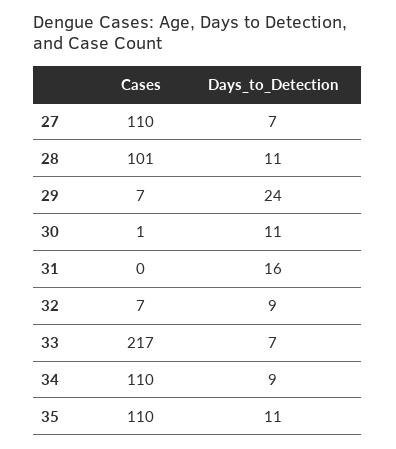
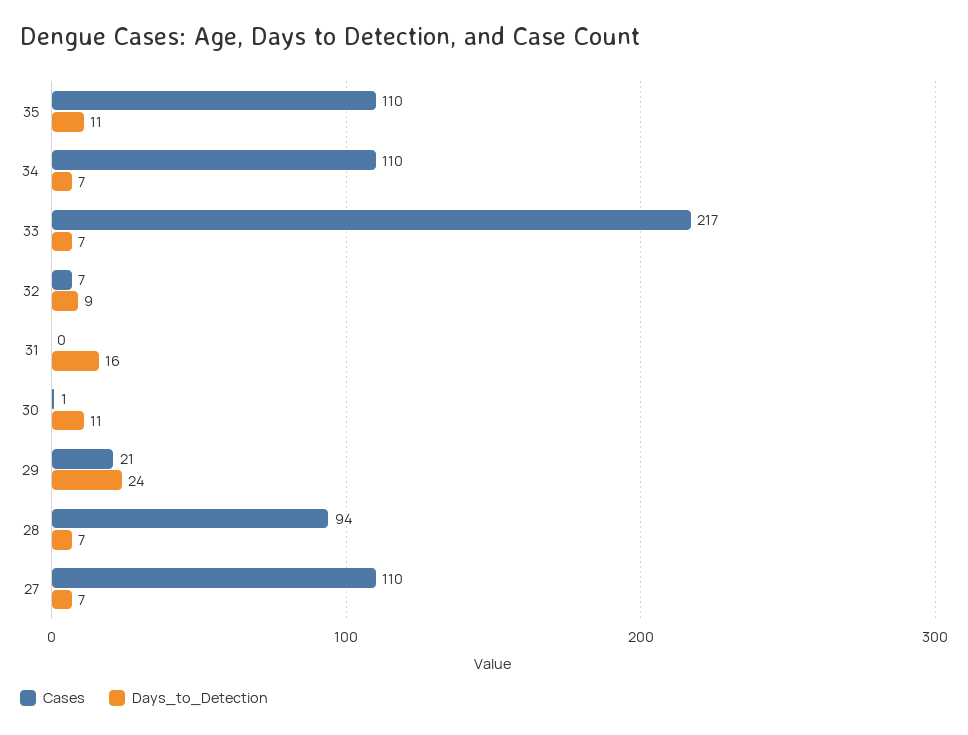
  {
    "Cases": {
      "27": 110,
-     "28": 101,
+     "28": 94,
-     "29": 7,
+     "29": 21,
      "30": 1,
      "31": 0,
      "32": 7,
      "33": 217,
      "34": 110,
      "35": 110
    },
    "Days_to_Detection": {
      "27": 7,
-     "28": 11,
+     "28": 7,
      "29": 24,
      "30": 11,
      "31": 16,
      "32": 9,
      "33": 7,
-     "34": 9,
+     "34": 7,
      "35": 11
    }
  }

## What the task asks
Please set down each entry word for word, without its images.

## Written solution
  {
    "Cases": {
      "27": 110,
-     "28": 101,
+     "28": 94,
-     "29": 7,
+     "29": 21,
      "30": 1,
      "31": 0,
      "32": 7,
      "33": 217,
      "34": 110,
      "35": 110
    },
    "Days_to_Detection": {
      "27": 7,
-     "28": 11,
+     "28": 7,
      "29": 24,
      "30": 11,
      "31": 16,
      "32": 9,
      "33": 7,
-     "34": 9,
+     "34": 7,
      "35": 11
    }
  }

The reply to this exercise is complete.